The law, which took effect July 1, 2011, proved unpopular with both sides of the marriage debate. Many supporters of same-sex marriage argued they were a poor substitute for true marriage; opponents argued that civil unions were marriage by another name.

House Speaker Gordon Fox, a Providence Democrat, has vowed to hold a vote on same-sex marriage during the 2013 legislative session, and gay marriage has become one of the top issues in this year’s legislative races.

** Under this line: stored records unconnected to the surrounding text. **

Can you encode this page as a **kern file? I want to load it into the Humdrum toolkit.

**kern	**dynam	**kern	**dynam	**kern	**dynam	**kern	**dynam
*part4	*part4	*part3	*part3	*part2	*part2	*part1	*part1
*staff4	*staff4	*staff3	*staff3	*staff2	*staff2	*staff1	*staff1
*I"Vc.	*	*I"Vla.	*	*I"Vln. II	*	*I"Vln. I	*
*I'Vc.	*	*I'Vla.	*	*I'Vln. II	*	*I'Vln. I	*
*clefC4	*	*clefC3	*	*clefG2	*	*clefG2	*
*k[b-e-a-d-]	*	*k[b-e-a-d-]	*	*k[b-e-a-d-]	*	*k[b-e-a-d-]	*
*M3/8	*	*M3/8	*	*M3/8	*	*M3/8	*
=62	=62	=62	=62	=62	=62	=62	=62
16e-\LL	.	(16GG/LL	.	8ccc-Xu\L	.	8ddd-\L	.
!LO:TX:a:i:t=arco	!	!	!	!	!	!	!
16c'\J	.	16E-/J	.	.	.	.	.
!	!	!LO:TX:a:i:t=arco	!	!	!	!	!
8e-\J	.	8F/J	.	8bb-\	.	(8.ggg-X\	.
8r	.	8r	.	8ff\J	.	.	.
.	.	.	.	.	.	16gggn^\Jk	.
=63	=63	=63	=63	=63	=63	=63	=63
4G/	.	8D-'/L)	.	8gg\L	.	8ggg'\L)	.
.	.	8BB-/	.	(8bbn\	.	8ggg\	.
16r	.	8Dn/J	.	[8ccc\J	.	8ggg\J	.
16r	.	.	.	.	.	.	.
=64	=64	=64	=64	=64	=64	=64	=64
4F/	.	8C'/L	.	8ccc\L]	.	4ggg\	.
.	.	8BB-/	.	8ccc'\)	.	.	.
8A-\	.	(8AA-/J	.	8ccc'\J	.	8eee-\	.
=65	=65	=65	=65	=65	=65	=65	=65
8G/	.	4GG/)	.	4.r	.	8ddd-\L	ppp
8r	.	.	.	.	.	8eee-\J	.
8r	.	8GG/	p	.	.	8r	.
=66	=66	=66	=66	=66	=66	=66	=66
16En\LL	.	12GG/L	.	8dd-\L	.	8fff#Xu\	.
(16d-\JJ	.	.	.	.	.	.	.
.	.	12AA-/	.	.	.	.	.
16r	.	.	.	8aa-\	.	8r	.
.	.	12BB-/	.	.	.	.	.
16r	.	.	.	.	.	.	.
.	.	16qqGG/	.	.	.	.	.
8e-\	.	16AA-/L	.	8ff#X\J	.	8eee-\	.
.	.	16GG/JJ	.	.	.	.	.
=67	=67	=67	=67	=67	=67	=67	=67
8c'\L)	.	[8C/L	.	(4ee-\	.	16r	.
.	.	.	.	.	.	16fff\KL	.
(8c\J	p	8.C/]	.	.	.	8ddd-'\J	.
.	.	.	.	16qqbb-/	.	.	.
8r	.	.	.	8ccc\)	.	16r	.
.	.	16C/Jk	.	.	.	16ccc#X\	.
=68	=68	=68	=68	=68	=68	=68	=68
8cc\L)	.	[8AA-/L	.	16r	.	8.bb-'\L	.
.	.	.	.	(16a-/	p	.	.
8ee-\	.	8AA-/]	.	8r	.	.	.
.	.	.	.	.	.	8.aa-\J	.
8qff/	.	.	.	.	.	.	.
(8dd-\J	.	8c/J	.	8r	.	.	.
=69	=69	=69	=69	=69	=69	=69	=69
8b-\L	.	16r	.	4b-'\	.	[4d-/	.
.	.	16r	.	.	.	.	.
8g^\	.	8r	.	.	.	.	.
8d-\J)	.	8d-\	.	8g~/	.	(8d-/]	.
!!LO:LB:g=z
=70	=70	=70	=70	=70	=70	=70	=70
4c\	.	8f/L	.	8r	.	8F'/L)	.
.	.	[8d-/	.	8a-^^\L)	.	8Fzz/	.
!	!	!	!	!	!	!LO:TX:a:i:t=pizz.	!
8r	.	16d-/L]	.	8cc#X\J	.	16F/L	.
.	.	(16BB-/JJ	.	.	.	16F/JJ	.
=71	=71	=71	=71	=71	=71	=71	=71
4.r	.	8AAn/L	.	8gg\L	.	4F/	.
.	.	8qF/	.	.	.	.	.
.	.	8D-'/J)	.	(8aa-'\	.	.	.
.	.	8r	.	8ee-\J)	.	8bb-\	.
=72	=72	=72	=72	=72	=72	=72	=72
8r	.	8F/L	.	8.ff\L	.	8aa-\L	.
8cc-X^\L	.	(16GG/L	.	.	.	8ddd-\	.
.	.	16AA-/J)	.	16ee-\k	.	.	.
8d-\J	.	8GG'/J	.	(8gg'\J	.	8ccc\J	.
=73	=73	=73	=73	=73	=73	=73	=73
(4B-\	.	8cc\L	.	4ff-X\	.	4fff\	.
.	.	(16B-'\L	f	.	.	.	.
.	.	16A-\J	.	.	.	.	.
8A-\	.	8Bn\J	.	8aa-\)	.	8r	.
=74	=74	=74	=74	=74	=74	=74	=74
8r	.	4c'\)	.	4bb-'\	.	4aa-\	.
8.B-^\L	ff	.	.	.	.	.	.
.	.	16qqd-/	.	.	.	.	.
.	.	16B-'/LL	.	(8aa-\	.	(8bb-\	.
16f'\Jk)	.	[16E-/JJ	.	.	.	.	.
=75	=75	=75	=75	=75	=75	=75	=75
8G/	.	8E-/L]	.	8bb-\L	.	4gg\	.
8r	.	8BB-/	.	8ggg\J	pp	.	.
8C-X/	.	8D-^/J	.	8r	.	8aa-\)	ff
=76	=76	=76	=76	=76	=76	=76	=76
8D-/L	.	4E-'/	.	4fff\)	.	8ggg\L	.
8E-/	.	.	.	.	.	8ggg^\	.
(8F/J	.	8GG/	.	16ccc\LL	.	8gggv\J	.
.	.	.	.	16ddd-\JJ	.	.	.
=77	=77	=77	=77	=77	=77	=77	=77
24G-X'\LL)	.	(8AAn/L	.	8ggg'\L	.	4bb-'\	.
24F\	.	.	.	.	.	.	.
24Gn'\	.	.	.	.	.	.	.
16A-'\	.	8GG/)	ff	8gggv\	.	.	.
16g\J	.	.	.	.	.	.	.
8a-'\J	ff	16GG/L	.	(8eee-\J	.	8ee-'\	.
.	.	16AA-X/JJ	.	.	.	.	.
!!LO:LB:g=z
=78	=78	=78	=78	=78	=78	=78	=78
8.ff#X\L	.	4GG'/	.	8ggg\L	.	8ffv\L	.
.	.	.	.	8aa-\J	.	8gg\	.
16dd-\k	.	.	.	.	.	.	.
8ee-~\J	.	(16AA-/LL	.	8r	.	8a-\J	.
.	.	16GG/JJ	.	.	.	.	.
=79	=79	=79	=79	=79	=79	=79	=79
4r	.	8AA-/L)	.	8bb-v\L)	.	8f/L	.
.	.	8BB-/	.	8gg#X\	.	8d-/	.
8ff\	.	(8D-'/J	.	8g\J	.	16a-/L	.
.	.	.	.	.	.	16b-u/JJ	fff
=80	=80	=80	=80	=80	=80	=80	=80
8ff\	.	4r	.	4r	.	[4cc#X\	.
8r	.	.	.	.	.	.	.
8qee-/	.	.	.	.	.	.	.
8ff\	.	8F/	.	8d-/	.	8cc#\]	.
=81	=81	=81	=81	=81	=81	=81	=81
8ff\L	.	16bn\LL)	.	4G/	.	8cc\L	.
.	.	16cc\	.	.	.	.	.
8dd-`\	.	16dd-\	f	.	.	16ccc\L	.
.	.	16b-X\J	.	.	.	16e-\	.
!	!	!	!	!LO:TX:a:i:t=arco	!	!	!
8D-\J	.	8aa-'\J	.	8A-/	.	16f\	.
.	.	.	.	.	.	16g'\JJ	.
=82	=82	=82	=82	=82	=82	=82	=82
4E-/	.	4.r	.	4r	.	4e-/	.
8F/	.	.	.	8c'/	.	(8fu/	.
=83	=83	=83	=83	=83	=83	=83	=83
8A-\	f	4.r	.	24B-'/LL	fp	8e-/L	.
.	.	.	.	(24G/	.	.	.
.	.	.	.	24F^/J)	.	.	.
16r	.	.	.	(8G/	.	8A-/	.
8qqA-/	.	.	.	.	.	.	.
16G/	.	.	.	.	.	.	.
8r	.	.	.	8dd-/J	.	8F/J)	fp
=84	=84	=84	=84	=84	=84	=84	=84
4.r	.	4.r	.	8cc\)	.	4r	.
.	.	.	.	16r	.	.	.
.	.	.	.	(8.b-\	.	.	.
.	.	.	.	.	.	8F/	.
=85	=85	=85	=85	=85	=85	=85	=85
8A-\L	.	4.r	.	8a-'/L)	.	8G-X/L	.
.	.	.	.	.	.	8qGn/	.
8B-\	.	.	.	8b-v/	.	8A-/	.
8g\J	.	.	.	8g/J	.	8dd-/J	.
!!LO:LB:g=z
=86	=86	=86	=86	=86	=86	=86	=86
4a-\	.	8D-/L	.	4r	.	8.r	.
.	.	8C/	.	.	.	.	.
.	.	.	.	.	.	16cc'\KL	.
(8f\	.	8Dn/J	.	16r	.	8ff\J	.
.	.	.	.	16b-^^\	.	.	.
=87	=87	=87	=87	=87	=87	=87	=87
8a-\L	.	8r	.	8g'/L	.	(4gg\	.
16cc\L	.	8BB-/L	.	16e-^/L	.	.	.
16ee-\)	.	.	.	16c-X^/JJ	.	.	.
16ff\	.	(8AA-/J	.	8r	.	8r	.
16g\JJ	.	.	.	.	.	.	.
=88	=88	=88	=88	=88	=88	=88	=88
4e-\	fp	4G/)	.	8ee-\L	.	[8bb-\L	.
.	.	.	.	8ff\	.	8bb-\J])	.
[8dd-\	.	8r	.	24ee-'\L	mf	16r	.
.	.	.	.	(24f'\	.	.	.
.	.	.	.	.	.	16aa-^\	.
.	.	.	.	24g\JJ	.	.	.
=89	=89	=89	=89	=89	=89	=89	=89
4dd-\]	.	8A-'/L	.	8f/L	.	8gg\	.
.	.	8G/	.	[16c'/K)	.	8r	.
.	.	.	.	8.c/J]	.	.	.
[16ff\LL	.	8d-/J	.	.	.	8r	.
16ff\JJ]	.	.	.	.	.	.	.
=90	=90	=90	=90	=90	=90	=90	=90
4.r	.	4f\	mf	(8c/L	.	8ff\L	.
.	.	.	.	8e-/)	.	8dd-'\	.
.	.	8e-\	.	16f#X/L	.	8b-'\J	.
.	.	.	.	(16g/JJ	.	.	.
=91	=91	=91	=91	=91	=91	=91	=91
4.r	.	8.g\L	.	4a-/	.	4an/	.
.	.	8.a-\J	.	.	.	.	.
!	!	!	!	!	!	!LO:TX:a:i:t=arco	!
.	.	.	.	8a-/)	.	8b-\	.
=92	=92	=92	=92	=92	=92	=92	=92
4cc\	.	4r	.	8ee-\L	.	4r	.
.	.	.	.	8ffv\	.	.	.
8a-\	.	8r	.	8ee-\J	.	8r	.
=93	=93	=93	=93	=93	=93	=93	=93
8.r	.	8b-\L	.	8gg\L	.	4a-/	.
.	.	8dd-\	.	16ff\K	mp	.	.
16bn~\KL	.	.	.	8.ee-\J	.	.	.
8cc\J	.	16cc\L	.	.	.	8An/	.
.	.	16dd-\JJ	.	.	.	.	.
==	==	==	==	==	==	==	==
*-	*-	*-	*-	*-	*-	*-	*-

State Rep. Peter Petrarca, a Lincoln Democrat who sponsored the civil union law, said he isn’t concerned that so few couples have taken advantage of the new law. He said he supports gay marriage but saw civil unions as a pragmatic way to give same-sex couples added rights immediately.

“It was the best thing we could do at the time,” he said. “If same-sex couples want to wait to see what happens (with gay marriage) that’s their right.”

Same-sex marriage is legal in New York, Connecticut, Iowa, Massachusetts, New Hampshire, Vermont and Washington, D.C. Maine, Maryland and Washington will vote this fall on proposals to authorize gay marriage. Minnesota voters will be asked if they want to prohibit gay marriage in their state constitution.